To edit your user directories configuration file later, know that it is located in Template:Filename. You can edit it by running the following command or by using your favorite text editor:

$ nano ~/.config/user-dirs.dirs

Troubleshooting

General solution

Try with a fresh configuration by moving you old configurations out of the way:

$ for d in .gnome* .gconf*; do mv "$d" "$d.old"; done

Your computer crashes and GNOME will not startup anymore.

A possible solution is to renew the "session" directory in ~/.gnome2.

$ mv ~/.gnome2/session ~/.gnome2/session.old

GNOME lags

See the FAQ page for a possible solution.

If gnome login is slow, you could try to disable any floppy drives in bios. This will prevent the "floppy" module from being loaded, and may reduce gnome login time.

Screen gets dark while GNOME loading

If screen gets dark while GNOME loading, you may correct this problem as following.

Open a terminal and run:

$ gconf-editor

Find:

/ → apps → gnome-power-manager → backlight

and change the value of

brightness_ac

from 100 to 0 by clicking on it. After restart the system, the problem should not be occur.

Tip: If the problem comes back again, change the brightness_ac value back to 100, which may solve this problem.

No shutdown in GNOME menu

You most likely do not have a shutdown button when you use SLiM as the login manager as it seems to work just fine with the other login managers supplied in arch core/extra. You need to open the users .xinitrc file (nano ~/.xinitrc) and make sure the exec line has ck-launch-session in it like this:

exec ck-launch-session gnome-session

That will fix your shutdown issue in GNOME when using the SLiM login manager.

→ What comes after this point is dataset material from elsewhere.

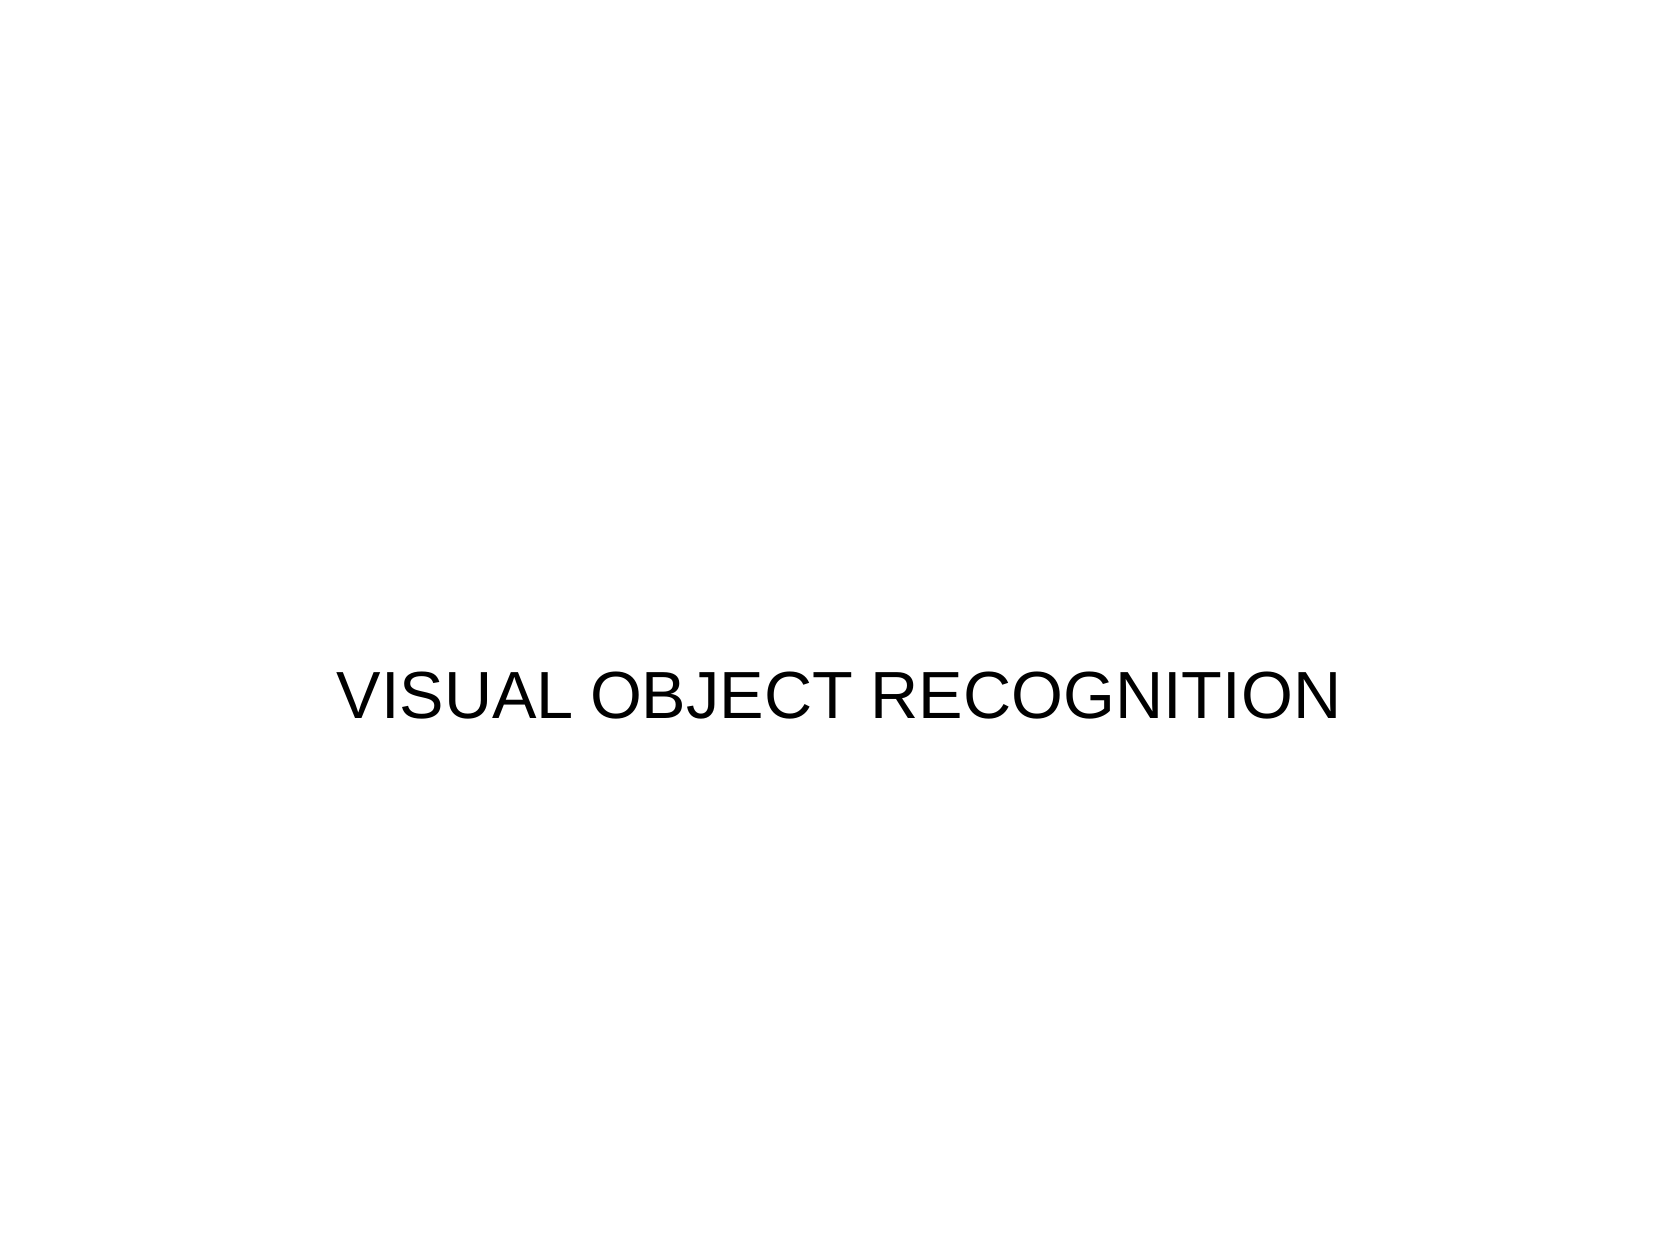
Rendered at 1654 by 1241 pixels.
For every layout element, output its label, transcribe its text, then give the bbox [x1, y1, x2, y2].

subtitle VISUAL OBJECT RECOGNITION [25, 226, 1654, 1166]
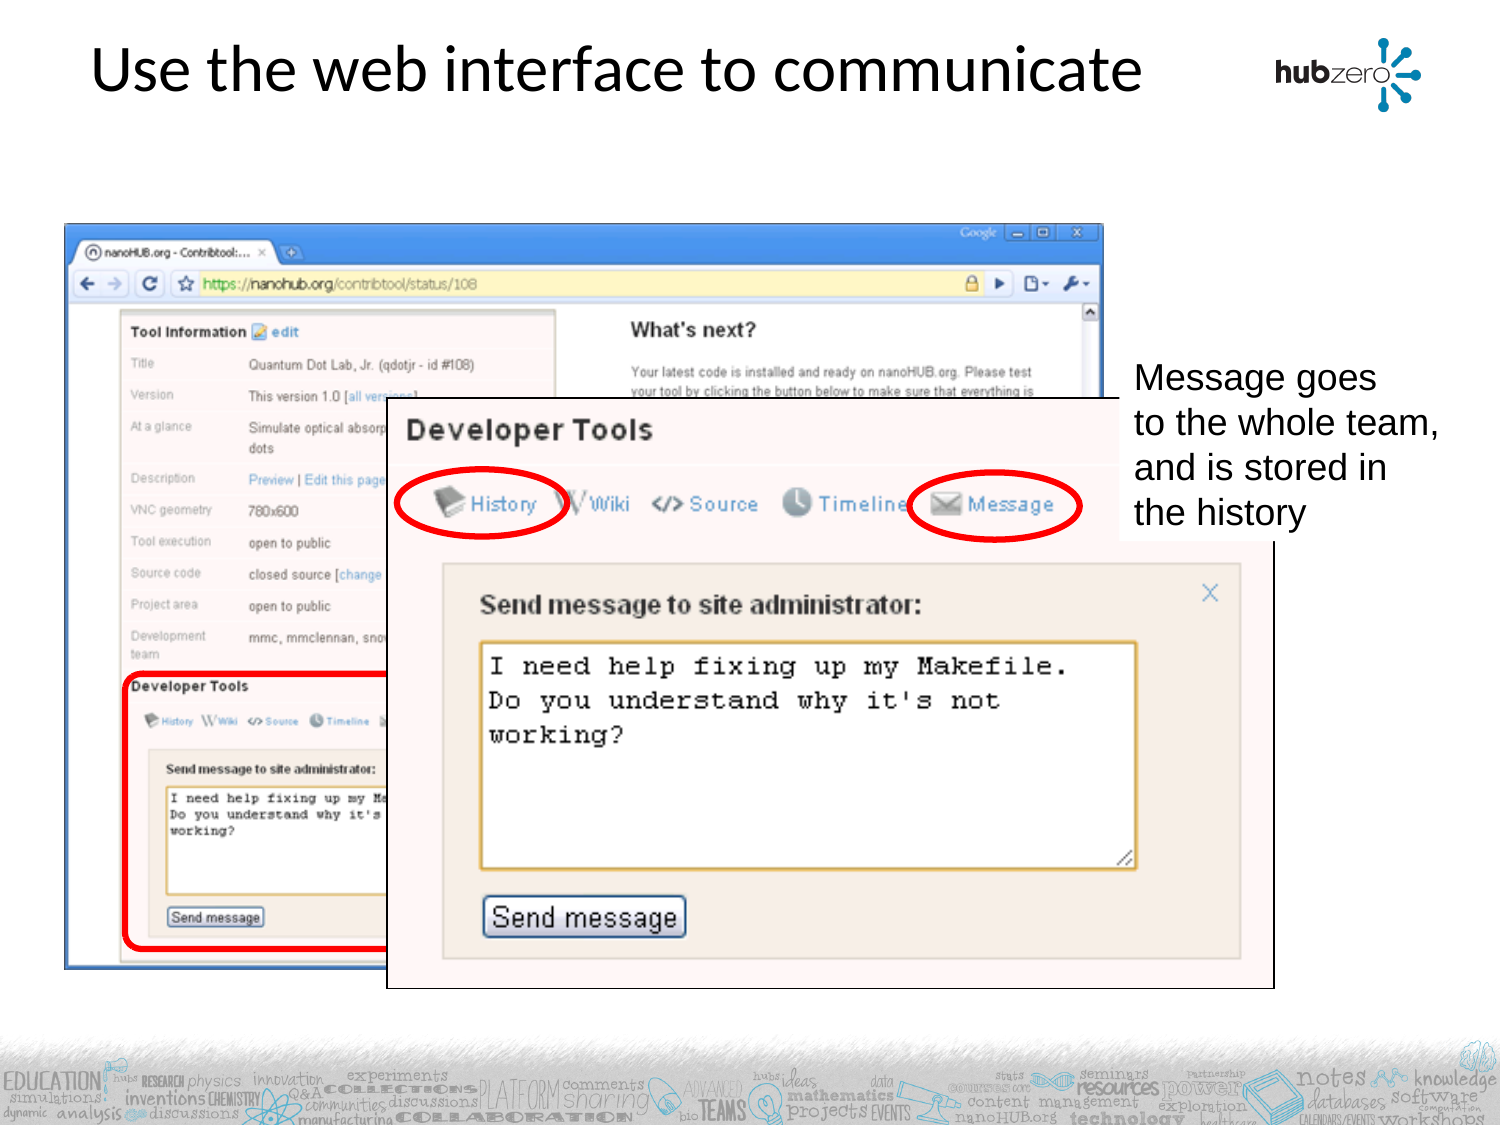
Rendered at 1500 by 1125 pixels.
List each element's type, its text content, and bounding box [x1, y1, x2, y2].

File names with bad characters in FAT partitions

By setting this options in gnome-mount, your Linux systems will read and write file names with the same characters as the Windows systems (very useful for USB sticks):

gconftool-2 -s /system/storage/default_options/vfat/mount_options --list-type=string -t list [shortname=lower,uid=,utf8]

There is already a bug report for that.

gnome-terminal doesn't support UTF-8 characters for me

Append these two lines to /etc/environment file:

LANG="en_US.UTF-8"
LC_ALL="en_US.UTF-8"

Reboot your system, and gnome-terminal will work correctly.